A true “I bet it smells crazy in there” movie. The Dreamers is more than just long, drawn-out explicit sex scenes—though there are plenty to go around. Bernardo Bertolucci’s vision combines youthful sensual exploration with a backdrop of political turmoil, making it feel both intimate and timeless. Louis Garrel, Michael Pitt, and Eva Green are naked a lot, and the 1960’s Paris setting does little for the plot, but since it is Bertolucci, it’s arthouse. 

 

SECRETARY (2002)

Secretary walked so Babygirl could do a backflip and run. Both films are more concerned with exploring the boundaries of control, intimacy, and submission than simply being an erotic thriller. The real power behind the 2002 ‘rom-com’ is the ability to arouse without any nudity. Though submission and dominance are central themes, there are no ‘traditional’ sex scenes between the leads James Spader and Maggie Gyllenhaal. The art of suggestion and subtlety are just as effective as a simulated BJ.

 

SHAME (2011)

Okay, hear me out again. If you want to craft a clinical and detached story about unchecked sex addiction, having a disgustingly cut Michael Fassbender at the helm may invite misinterpretations. Director Steve McQueen was obviously portraying sex—in the protagonist’s case—as an act of compulsion and isolation, not about arousal.
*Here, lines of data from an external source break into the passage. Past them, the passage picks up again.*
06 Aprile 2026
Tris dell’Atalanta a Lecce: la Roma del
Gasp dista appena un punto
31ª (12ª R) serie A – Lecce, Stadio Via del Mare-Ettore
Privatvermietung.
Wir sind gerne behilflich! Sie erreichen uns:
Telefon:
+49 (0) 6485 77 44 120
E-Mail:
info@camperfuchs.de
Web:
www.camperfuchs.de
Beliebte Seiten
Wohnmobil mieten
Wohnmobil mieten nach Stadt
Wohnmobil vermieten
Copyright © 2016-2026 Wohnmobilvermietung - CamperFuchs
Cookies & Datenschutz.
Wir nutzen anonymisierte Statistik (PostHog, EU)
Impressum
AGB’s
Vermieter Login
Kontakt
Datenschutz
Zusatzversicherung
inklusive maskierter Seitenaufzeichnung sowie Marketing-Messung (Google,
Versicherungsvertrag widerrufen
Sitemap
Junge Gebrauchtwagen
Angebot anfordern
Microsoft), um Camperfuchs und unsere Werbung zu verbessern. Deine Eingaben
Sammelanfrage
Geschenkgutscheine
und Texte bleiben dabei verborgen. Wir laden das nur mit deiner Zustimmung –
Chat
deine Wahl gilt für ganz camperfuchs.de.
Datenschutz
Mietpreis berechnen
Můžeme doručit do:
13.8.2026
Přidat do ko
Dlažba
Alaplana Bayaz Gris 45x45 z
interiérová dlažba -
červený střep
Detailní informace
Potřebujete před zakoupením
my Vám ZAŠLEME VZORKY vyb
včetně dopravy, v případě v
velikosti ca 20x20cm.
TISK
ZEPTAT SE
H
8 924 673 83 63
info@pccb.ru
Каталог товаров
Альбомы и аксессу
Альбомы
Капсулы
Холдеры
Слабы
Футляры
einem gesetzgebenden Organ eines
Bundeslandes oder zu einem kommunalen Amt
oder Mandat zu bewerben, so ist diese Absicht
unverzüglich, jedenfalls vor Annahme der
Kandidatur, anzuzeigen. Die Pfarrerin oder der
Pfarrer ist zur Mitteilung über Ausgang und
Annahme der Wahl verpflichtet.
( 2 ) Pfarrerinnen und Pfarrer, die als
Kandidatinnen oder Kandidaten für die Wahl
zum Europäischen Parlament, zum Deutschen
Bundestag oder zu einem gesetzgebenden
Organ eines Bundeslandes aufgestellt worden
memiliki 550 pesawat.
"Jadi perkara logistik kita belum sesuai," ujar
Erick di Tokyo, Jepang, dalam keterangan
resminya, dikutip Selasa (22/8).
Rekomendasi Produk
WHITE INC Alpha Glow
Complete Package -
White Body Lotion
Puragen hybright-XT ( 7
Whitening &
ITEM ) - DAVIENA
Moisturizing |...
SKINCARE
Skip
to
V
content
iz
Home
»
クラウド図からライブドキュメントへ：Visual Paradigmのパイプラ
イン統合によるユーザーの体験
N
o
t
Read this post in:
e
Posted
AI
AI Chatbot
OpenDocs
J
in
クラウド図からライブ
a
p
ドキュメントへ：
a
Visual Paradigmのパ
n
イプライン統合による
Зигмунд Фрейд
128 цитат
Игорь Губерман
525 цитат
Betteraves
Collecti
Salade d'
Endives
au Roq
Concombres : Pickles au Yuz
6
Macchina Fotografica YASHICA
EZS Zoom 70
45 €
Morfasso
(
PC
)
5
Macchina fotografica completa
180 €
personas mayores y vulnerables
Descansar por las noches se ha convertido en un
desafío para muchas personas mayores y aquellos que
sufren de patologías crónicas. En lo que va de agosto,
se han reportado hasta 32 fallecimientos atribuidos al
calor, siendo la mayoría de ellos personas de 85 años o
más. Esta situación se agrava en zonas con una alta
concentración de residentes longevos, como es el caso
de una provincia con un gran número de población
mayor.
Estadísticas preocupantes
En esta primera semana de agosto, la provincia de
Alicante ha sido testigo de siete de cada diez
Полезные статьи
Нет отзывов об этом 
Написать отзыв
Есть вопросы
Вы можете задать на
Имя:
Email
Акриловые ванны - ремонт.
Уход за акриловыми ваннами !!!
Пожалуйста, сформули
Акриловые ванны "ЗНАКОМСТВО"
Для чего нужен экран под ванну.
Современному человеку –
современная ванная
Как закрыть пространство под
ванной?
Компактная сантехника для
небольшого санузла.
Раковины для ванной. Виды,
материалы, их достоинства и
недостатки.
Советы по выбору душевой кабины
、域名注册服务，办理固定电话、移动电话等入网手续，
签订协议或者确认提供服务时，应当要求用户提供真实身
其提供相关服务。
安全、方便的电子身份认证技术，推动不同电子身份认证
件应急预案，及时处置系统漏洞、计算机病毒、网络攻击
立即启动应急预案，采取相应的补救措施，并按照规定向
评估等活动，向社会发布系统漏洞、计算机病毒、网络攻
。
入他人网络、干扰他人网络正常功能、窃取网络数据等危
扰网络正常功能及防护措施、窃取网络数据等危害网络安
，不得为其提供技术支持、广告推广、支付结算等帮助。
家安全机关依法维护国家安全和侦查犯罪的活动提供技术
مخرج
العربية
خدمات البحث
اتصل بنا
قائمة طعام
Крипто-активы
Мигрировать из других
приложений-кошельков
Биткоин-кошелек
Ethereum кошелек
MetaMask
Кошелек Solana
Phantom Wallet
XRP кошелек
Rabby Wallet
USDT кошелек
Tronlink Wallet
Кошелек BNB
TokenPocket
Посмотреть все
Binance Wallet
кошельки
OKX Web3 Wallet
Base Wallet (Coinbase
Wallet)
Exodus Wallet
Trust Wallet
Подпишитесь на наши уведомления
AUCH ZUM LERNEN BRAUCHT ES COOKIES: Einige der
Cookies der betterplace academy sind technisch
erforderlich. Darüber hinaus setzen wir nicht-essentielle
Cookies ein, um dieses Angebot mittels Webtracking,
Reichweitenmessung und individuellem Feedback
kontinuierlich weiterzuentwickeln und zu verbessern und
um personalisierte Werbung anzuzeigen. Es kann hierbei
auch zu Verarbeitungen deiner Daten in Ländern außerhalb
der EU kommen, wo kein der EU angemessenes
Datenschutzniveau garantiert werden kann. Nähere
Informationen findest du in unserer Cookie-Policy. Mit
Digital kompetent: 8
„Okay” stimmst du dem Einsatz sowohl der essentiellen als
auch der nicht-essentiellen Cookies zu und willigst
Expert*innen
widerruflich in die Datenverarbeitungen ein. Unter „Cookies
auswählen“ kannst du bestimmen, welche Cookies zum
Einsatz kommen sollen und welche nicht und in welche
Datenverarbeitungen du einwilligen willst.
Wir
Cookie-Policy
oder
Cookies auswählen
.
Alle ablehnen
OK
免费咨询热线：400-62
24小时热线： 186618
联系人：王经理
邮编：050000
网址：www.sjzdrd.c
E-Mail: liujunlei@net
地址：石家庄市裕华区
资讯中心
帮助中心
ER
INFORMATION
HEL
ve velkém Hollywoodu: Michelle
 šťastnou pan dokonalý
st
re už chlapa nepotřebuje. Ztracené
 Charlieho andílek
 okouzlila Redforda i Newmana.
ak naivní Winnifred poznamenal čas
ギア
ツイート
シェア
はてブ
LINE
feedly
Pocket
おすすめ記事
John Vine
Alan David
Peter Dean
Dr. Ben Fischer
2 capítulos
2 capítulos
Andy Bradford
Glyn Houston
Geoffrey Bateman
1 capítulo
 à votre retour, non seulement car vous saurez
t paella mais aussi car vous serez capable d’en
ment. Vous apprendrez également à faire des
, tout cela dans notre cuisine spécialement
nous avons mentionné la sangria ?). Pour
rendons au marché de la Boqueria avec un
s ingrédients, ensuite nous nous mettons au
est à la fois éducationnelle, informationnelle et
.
Nonetheless, there’s something alluring about self-destructive need for sex, the visceral connection between physical and emotional need. Just me? Okay then.

 

EYES WIDE SHUT (1999)

Eyes Wide Shut is the definitive psychosexual work of cinema. Featuring the two biggest movie stars in the world—who just so happened to be a married couple—tackling taboo subjects and explicit themes was unprecedented when it was released. Kubrick contextualized desire in the blurred lines of reality, raising questions about whether true intimacy is possible when one’s fantasies remain unspoken. The film may be more intriguing than arousing, but its legacy in erotica lies in its ability to provoke and unsettle. Forever linking the fall of Scientology’s King and Queen with the disillusionment of Alice (Nicole Kidman) and Bill’s (Tom Cruise) marriage will remain a cultural benchmark for decades to come.